In 2008, a further expansion brought a new tower with a new building to the resort: the MGM Grand. However, the timing of the opening could hardly have been worse, as the major recession that hit that year put a serious dent in gaming revenues. Since then, MGM has left the project, and the area is now known as the Fox Tower.

The second Indian casino in the state, Mohegan Sun, was opened in 1996. Along with a full range of offerings, the resort also features the Mohegan Sun Arena, which not only hosts some major events, but is also the home of a WNBA professional women’s basketball team, the Connecticut Sun.

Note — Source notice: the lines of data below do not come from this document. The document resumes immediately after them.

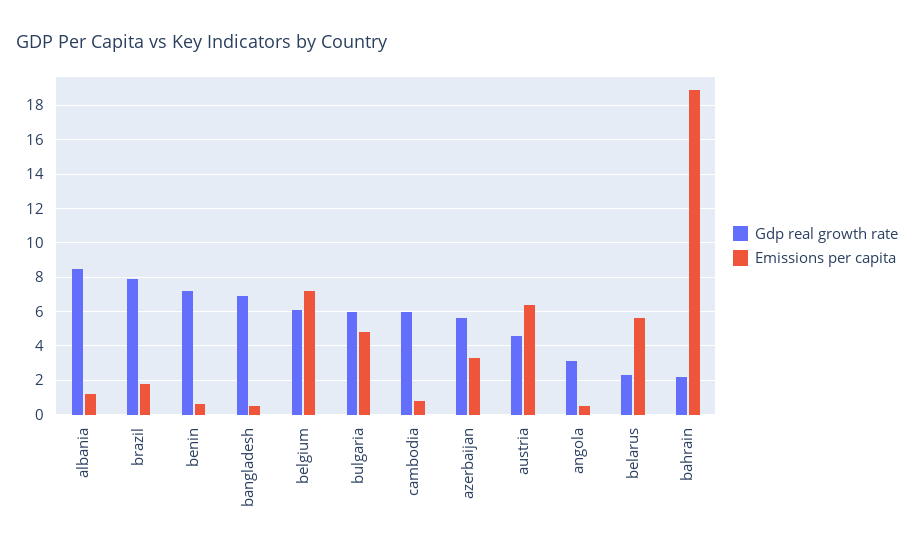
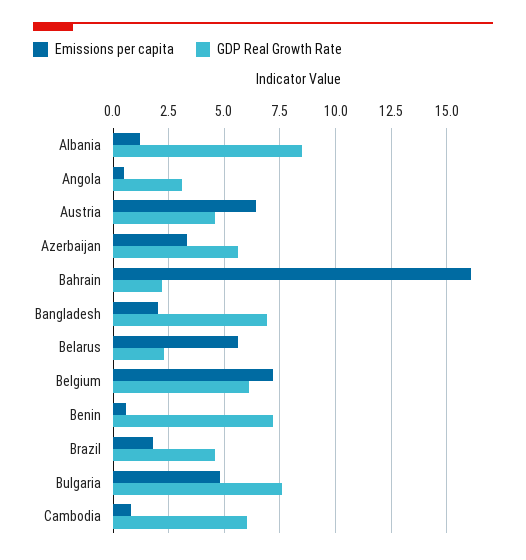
  {
    "Gdp real growth rate": {
      "albania": 8.5,
-     "brazil": 8,
+     "brazil": 4.5,
      "benin": 7,
      "bangladesh": 7,
      "belgium": 6,
-     "bulgaria": 6,
+     "bulgaria": 7.5,
      "cambodia": 6,
      "azerbaijan": 5.5,
      "austria": 4.5,
      "angola": 3,
      "belarus": 2.5,
      "bahrain": 2
    },
    "Emissions per capita": {
      "albania": 1,
      "brazil": 2,
      "benin": 0.5,
-     "bangladesh": 0.5,
+     "bangladesh": 2,
      "belgium": 7,
      "bulgaria": 5,
      "cambodia": 1,
      "azerbaijan": 3.5,
      "austria": 6.5,
      "angola": 0.5,
      "belarus": 5.5,
-     "bahrain": 19
+     "bahrain": 16
    }
  }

Beyond those two destinations, gambling has a relatively small footprint in this state. There is a state-run lottery, but there are no commercial gaming venues at the moment, and no horse racing industry to speak of (though both Native American operations do include race books that simulcast races from around the world for bettors).

Future Developments

As of 2015, Connecticut’s gambling industry has been struggling for some time. While they still bring in rather healthy revenues, those numbers have come down significantly since the recession, and the increase in regional competition has only made the situation worse. This is not only disappointing for the tribes themselves, but also for the state government: the state takes 25% of all slot revenue, which has provided a nice boost for the annual budget.

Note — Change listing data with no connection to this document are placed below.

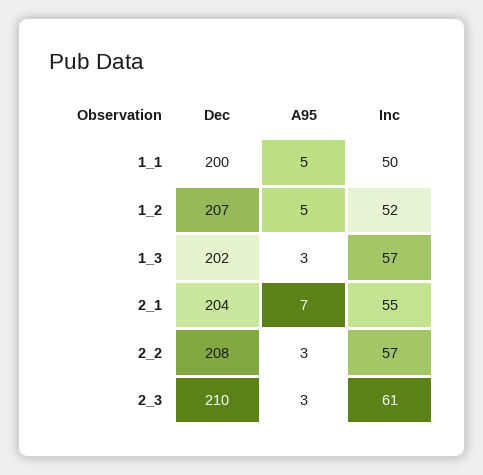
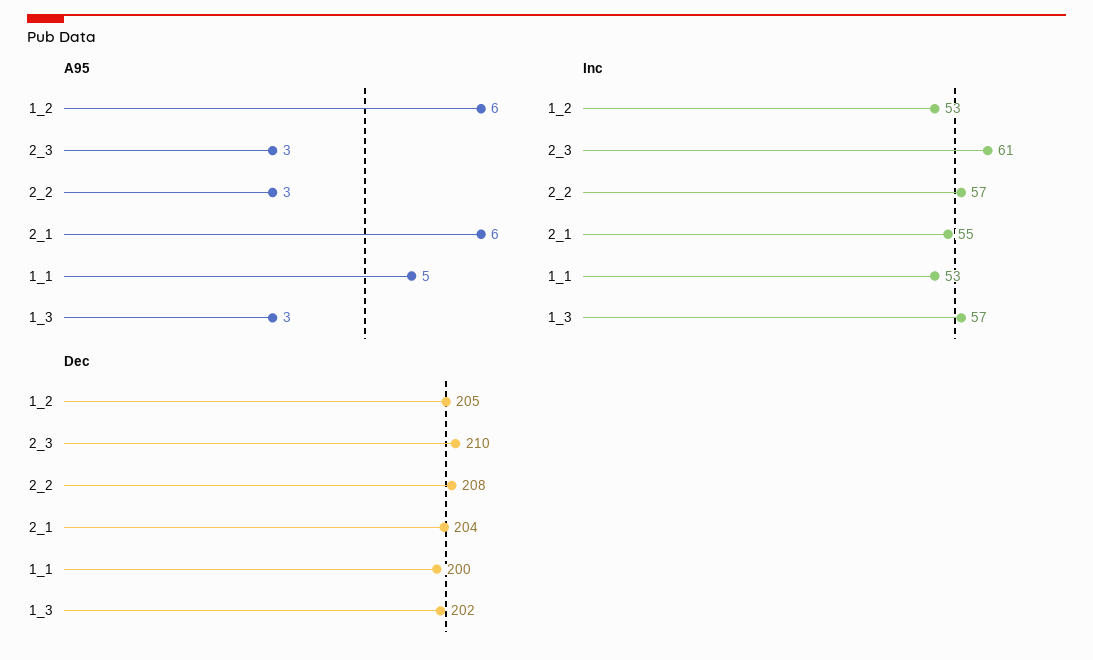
  {
    "Dec": {
      "1_1": 200,
-     "1_2": 207,
+     "1_2": 205,
      "1_3": 202,
      "2_1": 204,
      "2_2": 208,
      "2_3": 210
    },
    "A95": {
      "1_1": 5,
-     "1_2": 5,
+     "1_2": 6,
      "1_3": 3,
-     "2_1": 7,
+     "2_1": 6,
      "2_2": 3,
      "2_3": 3
    },
    "Inc": {
-     "1_1": 50,
+     "1_1": 53,
-     "1_2": 52,
+     "1_2": 53,
      "1_3": 57,
      "2_1": 55,
      "2_2": 57,
      "2_3": 61
    }
  }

But as revenues declined, there appeared to be a growing appetite for gaming expansion in the state. The coming resorts in Massachusetts – particularly one being built by MGM in Springfield – provided the final straw, with both the Indian tribes and legislators agreeing that something needed to be done in order to protect the already shrinking gambling industry in the state.

While Internet gaming may someday be part of this picture (the tribal websites that offer free games were likely designed to be ready to go should online gambling in Connecticut be approved in the future), the immediate focus has been on adding more live action.

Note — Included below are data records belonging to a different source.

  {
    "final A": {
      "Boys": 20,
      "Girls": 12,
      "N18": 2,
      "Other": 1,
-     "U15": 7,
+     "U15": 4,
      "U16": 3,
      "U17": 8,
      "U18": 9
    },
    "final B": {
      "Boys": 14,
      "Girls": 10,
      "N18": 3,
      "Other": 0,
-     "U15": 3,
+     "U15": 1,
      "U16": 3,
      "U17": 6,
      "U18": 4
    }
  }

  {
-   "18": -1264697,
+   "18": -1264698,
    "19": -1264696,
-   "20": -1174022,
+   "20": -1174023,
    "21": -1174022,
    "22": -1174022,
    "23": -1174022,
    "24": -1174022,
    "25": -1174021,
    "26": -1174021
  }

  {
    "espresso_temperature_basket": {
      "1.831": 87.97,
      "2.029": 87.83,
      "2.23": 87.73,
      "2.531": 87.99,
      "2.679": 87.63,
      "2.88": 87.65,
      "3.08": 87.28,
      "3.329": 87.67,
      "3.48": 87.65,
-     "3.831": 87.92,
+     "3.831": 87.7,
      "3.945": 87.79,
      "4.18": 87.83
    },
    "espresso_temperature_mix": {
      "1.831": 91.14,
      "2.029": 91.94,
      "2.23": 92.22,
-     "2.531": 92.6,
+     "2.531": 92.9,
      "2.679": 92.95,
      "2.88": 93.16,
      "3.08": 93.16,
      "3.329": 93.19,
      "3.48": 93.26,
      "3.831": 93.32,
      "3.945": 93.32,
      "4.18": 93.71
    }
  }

In 2015, the Mashantucket Pequot and Mohegan tribes agreed to an unusual partnership, in which the two groups would combine forces to co-own and operate a third casino in the state. This venture would be placed strategically north of Hartford, in a location that would hopefully encourage Connecticut gamblers to stay in state rather than continue traveling north on I-91 into Massachusetts towards the coming MGM Springfield, which is likely to open in 2018.

It is still unclear where the new facility would be built. But several towns have expressed an interest in hosting a resort, including East Hartford and Enfield, neither of which are far over the border from Massachusetts. The move has also prompted a lawsuit from MGM, with the gaming giant saying that the decision to award the new resort to the Indian tribes without allowing for any competition violates equal protection laws.

On a less dramatic note, Connecticut may also be moving toward allowing keno to be played statewide. The game is already offered at both Foxwoods and Mohegan Sun, which could have potentially caused some pushback from the tribes, as they have the right to hold jurisdiction over any casino games in the state. However, a recent agreement would reserve 25% of all keno revenue for the Native Americans, and that combined with a bill approved in the summer of 2015 makes it seem likely that it will only be a matter of time before keno can be played statewide.